Friday, April 29, 2005
The Democratic candidate in this very blue state will be Senator Jon Corzine, who is willing to trade his very expensive first-term seat in the United States Senate for the opportunity to preside over the nest of vipers in Trenton. Corzine expects to spend another big wad to win Drumthwacket, but is trying to turn his wealth into an asset: his wealth, we are to believe, makes him uncorruptible, at least in the petty Sopranos sense of corruption:
Corzine said he will refuse campaign donations from people associated with firms that have state contracts. He will limit individual contributions to $500 - more than $2,000 lower than state law allows. And he said he would forgo public financing and pay for his effort largely out of his personal wealth, valued at $300 million.

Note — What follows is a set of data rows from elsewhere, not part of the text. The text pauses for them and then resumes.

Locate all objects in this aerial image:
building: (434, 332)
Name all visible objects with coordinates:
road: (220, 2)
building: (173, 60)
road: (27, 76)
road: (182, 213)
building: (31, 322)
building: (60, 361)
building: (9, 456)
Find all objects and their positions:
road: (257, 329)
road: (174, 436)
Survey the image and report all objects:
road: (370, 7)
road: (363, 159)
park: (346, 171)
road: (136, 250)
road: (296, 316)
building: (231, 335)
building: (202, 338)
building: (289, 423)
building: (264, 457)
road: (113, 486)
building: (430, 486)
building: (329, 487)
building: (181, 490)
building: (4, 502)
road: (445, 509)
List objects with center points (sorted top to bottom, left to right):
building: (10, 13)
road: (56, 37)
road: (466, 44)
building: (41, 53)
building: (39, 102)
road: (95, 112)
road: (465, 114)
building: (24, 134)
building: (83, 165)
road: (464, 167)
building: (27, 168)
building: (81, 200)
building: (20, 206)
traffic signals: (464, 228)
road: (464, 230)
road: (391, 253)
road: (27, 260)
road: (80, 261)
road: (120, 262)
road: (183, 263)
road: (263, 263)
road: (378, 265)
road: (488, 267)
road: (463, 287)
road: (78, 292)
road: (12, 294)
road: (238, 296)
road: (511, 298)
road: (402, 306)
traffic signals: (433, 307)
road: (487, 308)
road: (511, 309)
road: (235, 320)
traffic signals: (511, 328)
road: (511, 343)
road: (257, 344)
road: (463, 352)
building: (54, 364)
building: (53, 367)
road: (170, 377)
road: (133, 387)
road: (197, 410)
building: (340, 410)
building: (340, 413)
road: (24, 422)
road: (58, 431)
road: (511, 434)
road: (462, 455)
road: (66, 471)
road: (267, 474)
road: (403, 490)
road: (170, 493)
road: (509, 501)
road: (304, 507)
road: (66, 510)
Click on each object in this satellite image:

"There might be a better way for the public to spend its money than financing someone who has the wherewithal to do it," Corzine said.
Well, there is no arguing with that.
Corzine has spent around $15 million of his own money for every year that he has served in the Senate, and now he is going to switch jobs. Why? Perhaps he calculates that as a liberal Senator from a blue state he can't really get anything done in Washington right now. Sure, like the rest of the Democrats in the Congress he can devote himself to frustrating Republicans, but that won't satisfy a guy like Corzine, who once ran the most powerful investment bank on Wall Street. Perhaps he has also learned from John Kerry's example that it is very difficult for a sitting Senator to become President. While he is unusual among Democratic politicians in that he has extensive experience as an executive, most voters won't give him credit for that until he has been a governor. This year is his shot.

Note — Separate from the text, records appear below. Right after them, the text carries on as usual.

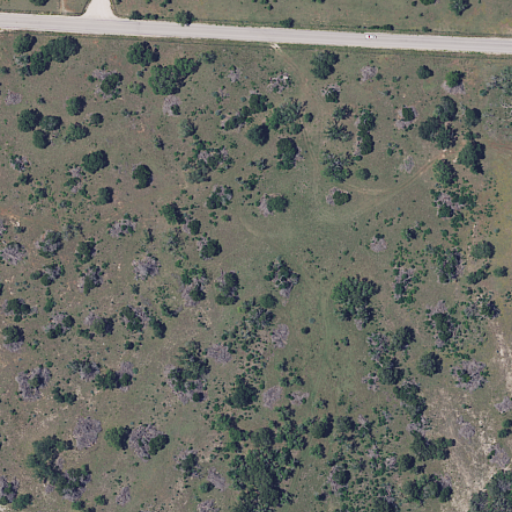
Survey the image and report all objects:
road: (256, 29)
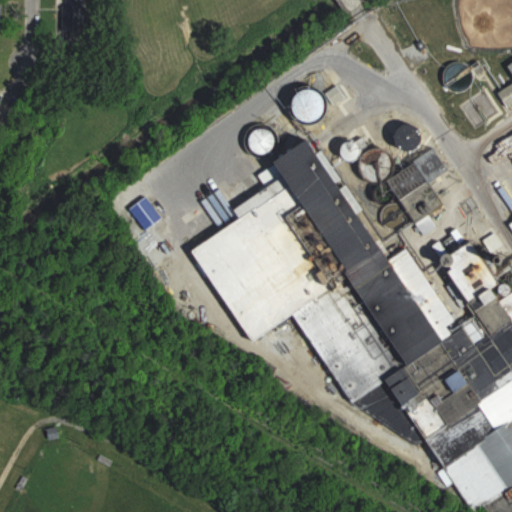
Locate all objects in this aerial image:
road: (360, 10)
building: (77, 17)
road: (34, 21)
building: (509, 94)
building: (319, 105)
road: (439, 126)
building: (415, 138)
building: (266, 141)
building: (358, 153)
building: (427, 186)
building: (149, 213)
building: (380, 314)
road: (18, 442)
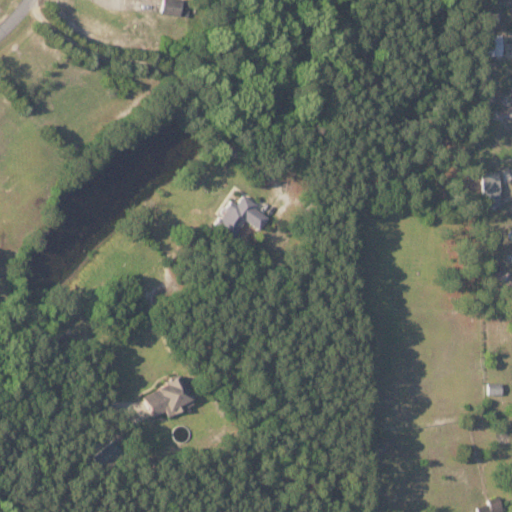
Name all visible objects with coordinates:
building: (170, 7)
road: (10, 11)
building: (492, 45)
road: (168, 74)
building: (491, 187)
building: (240, 214)
building: (494, 387)
building: (168, 396)
road: (50, 411)
building: (107, 454)
building: (491, 505)
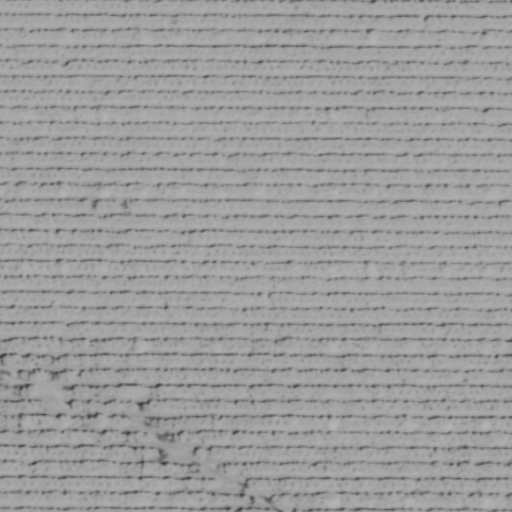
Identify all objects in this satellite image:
crop: (256, 256)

The Republicans will nominate either Bret Schundler, the conservative former mayor of Jersey City, or Douglas Forrester, the choice of New Jersey's creaky Republican establishment. This is a choice not unlike Dean and Kerry last year -- Schundler is the choice of the faithful, but Forrester is the moderate who "can win."
Jersey blogger DynamoBuzz linked yesterday to the results of a new poll that show Forrester and Schundler neck and neck in the Republican primary race, even though most of the respondants admit that they have weak preferences. More interestingly, both Forrester and Schundler have narrowed the gap vs. Corzine significantly, trailing by only ten points, instead of the usual twenty or so. The question, of course, is whether this reflects a substantive improvement in Republican chances, or whether it is an artifact of the publicity around the forthcoming Republican primary. Unfortunately, I believe it is the latter.
Meanwhile, New Jersey's last elected governor, James McGreevey, continues to sink into the mire.
"Vipers in Trenton,,,"
The other day I heard a reporter describing the process by which business is done in the New York state legislature. There, someone wanting to do business with the state is well advised to retain someone from a group of "consultants," who often turns out to be related to a legislator.
The reporter remarked (and I'm paraphrasing), "It's not exactly Trenton, but it's bad."
Vipers, indeed, and they will surely be re-elected. Go figure.